I've had a lot of response from friends about performing in the Vagina Monologues. Most of it centers around the: "That is so cool! I would never dare get up in front of people to do something like that!" variety.
I don't blame them. Truth be told, I'm absolutely terrified of doing it. For one, I've struggled with a slight speech impediment my whole life. Most people don't notice it or if they do, they pretend that they don't... because they're nice people. But I know it's there. And I work hard to make sure it doesn't slip out when I'm speaking in public. Most of the time I'm successful... but sometimes the lisp shows up and I suddenly sound like I'm drunk... and you're my new best friend.
Secondly... well, I've never been on stage before. I've gotten up and spoken to rooms full of college coaches and AD's and it's no problem. Because I speak their language. I have played basketball in front of thousands of people and that's no biggie either... because I grew up on a basketball court. But a stage? OMG. Do you know that they shine bright lights on you on a stage? And that everyone - EVERYONE - is focused on you on the stage? There's no hope that they're looking at your coach or your teammate. There's no chance that they won't notice if you pick the wedgie out of your butt.
It's just you and the audience.
And I should probably stop because I'm about to talk myself out of this.
But with all the congratulations and words of encouragement my friends have expressed, no one has ever asked why. Which is totally understandable. I mean, how much of a douche do you have to be to go up to someone who is currently trying to grow, and be all: "Why are you doing this? Why 'grow' in this way?"
And the very simple answer to the question no one has asked is this: I have daughters.
Do you realize that 1-in-3 women will be beaten or raped in her lifetime?
That's 1 billion women. That's so many zero's I'm not even going to bother and figure out how many. But I do guesstimate that that number is only slightly less than the amount of questions my 2YO can ask in one day.
I have never been a victim of physical violence. But, I have friends who have been.
Too many friends.
Women who I admire more than they will ever know... who faced horrors that no one should ever have to experience. Most people who know these women will never know what they've been through, and I'm blessed that they felt enough trust to share their experiences with me. And humbled. And honestly? More than a little pissed off that they were ever hurt in such a way. I want to throttle the people that did this to them. I want to set their faces on fire and kick them in their polar vortex.

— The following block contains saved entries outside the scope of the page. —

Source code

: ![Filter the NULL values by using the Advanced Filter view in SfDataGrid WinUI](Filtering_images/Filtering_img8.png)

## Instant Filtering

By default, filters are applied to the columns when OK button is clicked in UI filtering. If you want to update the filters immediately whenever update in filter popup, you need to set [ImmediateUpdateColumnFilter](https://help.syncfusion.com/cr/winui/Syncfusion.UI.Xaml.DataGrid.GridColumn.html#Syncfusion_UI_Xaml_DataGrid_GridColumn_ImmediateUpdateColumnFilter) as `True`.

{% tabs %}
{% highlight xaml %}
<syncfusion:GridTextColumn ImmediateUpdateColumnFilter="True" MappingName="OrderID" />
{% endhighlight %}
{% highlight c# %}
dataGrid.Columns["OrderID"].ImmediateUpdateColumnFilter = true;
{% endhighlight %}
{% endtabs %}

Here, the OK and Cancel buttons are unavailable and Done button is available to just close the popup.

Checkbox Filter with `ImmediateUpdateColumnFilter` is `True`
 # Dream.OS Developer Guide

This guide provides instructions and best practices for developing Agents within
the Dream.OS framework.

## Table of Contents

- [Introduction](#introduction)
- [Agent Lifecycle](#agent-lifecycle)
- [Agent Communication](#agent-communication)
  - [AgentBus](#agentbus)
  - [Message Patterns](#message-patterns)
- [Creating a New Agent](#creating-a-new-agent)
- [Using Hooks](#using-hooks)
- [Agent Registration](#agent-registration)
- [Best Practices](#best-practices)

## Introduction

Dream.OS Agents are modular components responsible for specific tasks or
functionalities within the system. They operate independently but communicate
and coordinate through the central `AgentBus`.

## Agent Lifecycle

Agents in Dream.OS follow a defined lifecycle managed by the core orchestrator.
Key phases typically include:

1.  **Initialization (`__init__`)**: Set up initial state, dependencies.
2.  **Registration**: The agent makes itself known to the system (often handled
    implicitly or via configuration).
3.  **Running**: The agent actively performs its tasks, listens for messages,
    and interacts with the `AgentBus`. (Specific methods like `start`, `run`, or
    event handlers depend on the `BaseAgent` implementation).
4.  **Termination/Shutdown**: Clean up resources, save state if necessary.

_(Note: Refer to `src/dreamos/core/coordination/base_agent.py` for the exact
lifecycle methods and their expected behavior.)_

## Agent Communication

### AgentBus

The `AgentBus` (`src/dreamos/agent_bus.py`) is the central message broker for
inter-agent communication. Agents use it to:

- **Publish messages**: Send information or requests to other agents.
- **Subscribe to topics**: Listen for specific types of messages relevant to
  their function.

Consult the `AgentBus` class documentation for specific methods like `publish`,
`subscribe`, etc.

So, when Good Company Theater asked me to appear in a production of The Vagina Monologues, how could I say anything but yes?
Eve Ensler, the woman who wrote the Vagina Monologues, based it on dozens of
interviews with women. Her play addresses women's
sexuality and the social stigma surrounding rape and abuse. In 1998, she established V-Day, which advocates that violence against women and
girls must end. To do this, once a year
groups around the world are allowed to produce a performance of the
play, and use the proceeds for
local charities and programs that work to end violence against
women and girls.
Enter Good Company Theater, stage right.
And the beneficiary of the proceeds, YCC, stage left.
Add a few professional actors and a couple of complete novices who just happen to visit the coffee shop where the owner of GCT works on the side... and BOOM! You have the ingredients to change your little corner of the world.
I've read all of the scripts and there were some that were just... well, it was too hard to think about my friends going through what was so plainly written on the paper. It was too much. So, I chose something that I could identify with. Somewhat. Maybe next time, I'll have more courage to step into a role of which I have absolutely no experience with and speak their truth. For now, I'm still adjusting to the fact that I'm on stage with a group of amazing women who are going to kill it... and I'm just hoping I can keep up.
The Vagina Monologues and the One Billion Rising movement are important. They're important to everyone... not just survivors. They're important because of friends that were abused... the ones we know about, and the ones we don't. They're important because of our daughters. Daughters who have so much that they'll already have to overcome and fight for in this world simply because they're female, that adding the threat of violence against their bodies and their minds is appalling. They're important because of our sons. The boys we raise alongside our daughters, and what we teach them at home... what society teaches them... what their friends teach them when we're not looking about what it means to be a man. It's important to all of our children to see us treat each other with respect, and stand up for ourselves... and for those too hurt to do it for themselves.
If we do that - if we change our culture in our little corner of the world - it will spread. And it will make our world better.
That 1 Billion Rising? It starts with one.